Other sources of funding include nonprofit foundations, like the Bill & Melinda Gates Foundation; advocacy groups, such as those that seek to cure a specific disease; and for-profit companies. In order to win funding, scientists sometimes try to angle their work to fit the organization’s goals.
It is crucial for you to vet not just the work, but also the funding organization. The membership of a nonprofit’s an advisory board can reveal a lot, as can the “About us” section of its website. Innocuous language like “understanding the role of the environment” in autism can be a front for anti-vaccine advocacy by groups such as SafeMinds, for example. With the exception of a few private nonprofits, most such groups tend to be small, with niche interests in funding. It’s wise to vet these nonprofits on GuideStar or other organizations that list front groups.
The big money outside of government funding goes to research with direct clinical applications, often from biotechnology or pharmaceutical companies with deep pockets. It’s not difficult to see the bias in studies funded by these for-profit entities once you know what to look for.
For example, when pharmaceutical companies run a clinical trial for a new drug, 75 percent of those trials test against a placebo (a substance with no therapeutic effect). That might seem reasonable, but often it’s not. The companies should test the candidate drug’s performance against the best available treatment for that condition, to see if the new drug is an improvement over existing methods. Many cancer drugs, for example, offer only a marginal benefit in survival when compared with the standard treatments.

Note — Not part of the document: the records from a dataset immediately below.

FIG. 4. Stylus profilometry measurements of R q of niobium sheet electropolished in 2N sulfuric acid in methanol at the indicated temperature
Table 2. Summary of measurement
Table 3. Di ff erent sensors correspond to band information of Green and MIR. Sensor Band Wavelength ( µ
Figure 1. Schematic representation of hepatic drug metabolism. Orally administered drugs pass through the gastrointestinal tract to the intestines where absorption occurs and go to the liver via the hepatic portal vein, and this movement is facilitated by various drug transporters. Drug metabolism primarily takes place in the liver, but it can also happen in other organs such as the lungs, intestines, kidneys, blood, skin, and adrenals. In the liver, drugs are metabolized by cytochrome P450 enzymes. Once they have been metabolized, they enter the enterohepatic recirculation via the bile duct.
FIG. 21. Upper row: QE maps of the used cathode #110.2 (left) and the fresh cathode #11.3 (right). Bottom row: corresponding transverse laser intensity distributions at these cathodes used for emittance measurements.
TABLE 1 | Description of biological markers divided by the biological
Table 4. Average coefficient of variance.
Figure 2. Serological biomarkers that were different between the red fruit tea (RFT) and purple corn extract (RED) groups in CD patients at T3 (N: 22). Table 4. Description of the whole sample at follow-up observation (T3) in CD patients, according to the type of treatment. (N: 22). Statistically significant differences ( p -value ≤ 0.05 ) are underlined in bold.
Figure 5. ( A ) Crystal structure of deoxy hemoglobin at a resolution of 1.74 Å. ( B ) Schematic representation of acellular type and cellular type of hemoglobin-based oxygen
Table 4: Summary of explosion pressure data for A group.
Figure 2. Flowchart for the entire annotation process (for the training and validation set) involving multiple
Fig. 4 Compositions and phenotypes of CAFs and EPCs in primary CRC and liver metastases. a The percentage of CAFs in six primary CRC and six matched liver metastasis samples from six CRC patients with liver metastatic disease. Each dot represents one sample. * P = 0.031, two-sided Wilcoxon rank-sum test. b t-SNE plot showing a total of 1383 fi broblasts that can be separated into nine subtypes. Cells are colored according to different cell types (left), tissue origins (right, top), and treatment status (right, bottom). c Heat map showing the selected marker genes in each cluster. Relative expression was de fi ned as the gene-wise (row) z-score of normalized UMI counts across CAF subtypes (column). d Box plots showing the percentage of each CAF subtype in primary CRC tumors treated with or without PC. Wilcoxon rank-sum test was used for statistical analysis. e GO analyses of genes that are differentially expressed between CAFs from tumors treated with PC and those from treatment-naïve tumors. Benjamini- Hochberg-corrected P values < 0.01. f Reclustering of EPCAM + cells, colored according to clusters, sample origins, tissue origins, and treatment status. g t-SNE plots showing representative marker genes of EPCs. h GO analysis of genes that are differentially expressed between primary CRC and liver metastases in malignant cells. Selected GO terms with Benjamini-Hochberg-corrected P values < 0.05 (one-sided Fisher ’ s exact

Several studies have also shown that studies funded by pharmaceutical companies draw positive conclusions much more often than those funded by nonprofit or academic organizations. Often that is because unfavorable studies are never published. Other times, companies may influence scientists to interpret a study’s results favorably, both subtly through financial entanglements, and overtly through the omission of unfavorable data.
For those reasons, many journals now require scientists to disclose their conflicts of interest. That’s a section of the academic paper Khamsi pays close attention to. “There are conflicts of interest listed on many studies at the end of the paper, so I always read those,” she says.
Virginia Hughes, an editor at The New York Times, suggests going one step further. It’s always a good idea to ask scientists about their funding sources during the interview, she says. “If a scientist gets squirmy when asked that question, there might be something juicy there!”